___ RECORDS FOR THE EXERCISE ___

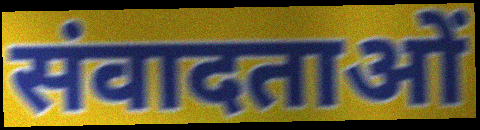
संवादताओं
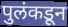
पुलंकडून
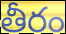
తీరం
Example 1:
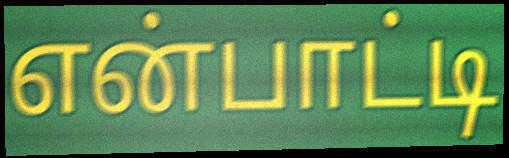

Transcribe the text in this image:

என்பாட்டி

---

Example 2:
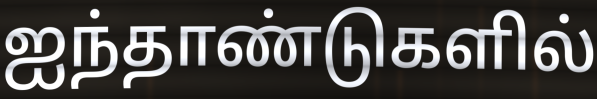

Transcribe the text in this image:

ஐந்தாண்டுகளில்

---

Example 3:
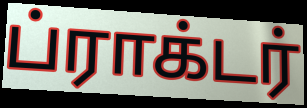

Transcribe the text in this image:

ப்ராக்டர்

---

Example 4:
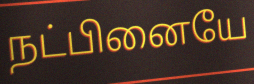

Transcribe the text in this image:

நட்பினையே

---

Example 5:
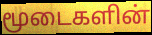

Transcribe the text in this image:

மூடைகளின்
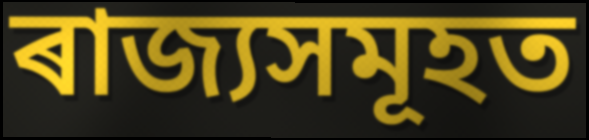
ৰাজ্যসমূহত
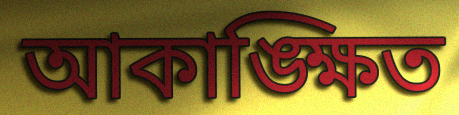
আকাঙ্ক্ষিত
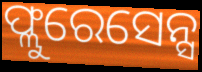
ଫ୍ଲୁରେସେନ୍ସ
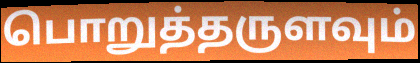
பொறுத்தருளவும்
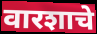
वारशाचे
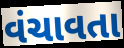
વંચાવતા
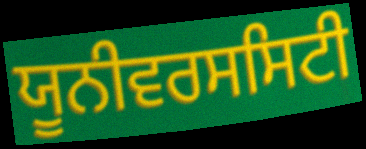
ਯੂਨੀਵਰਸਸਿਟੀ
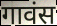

___

WORK TO BE COMPLETED: When a line in the listing has the string "Example" in it, return that line.

FINISHED TASK:
Example 1:
Example 2:
Example 3:
Example 4:
Example 5:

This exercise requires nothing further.